# DIRECTIONS
Only the lines that hold "smart" should be in the answer, each copied from the data below.

--------------------------------

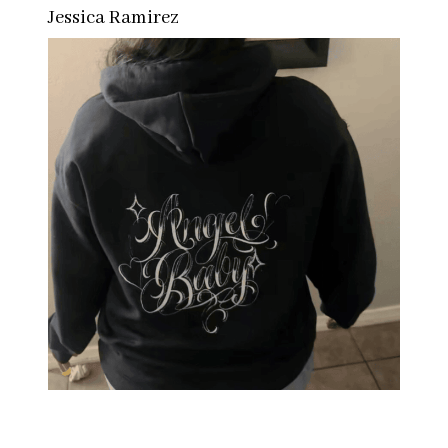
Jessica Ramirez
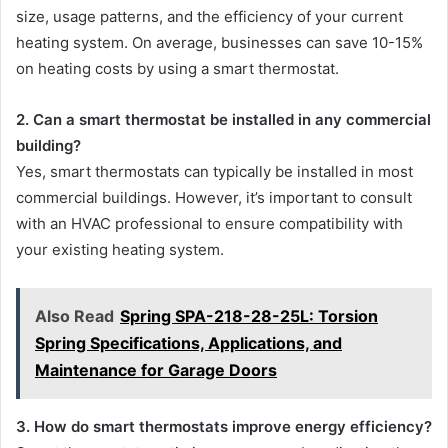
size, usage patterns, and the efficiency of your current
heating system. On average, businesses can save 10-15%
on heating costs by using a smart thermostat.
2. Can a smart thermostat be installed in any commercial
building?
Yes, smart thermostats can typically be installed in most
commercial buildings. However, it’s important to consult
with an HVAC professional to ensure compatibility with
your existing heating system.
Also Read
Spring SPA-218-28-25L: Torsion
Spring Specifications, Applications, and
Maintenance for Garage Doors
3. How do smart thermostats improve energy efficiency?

--------------------------------

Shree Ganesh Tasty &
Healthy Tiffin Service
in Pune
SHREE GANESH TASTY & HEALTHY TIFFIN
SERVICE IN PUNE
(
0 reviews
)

--------------------------------

# RESPONSE BELOW
on heating costs by using a smart thermostat.
2. Can a smart thermostat be installed in any commercial
Yes, smart thermostats can typically be installed in most
3. How do smart thermostats improve energy efficiency?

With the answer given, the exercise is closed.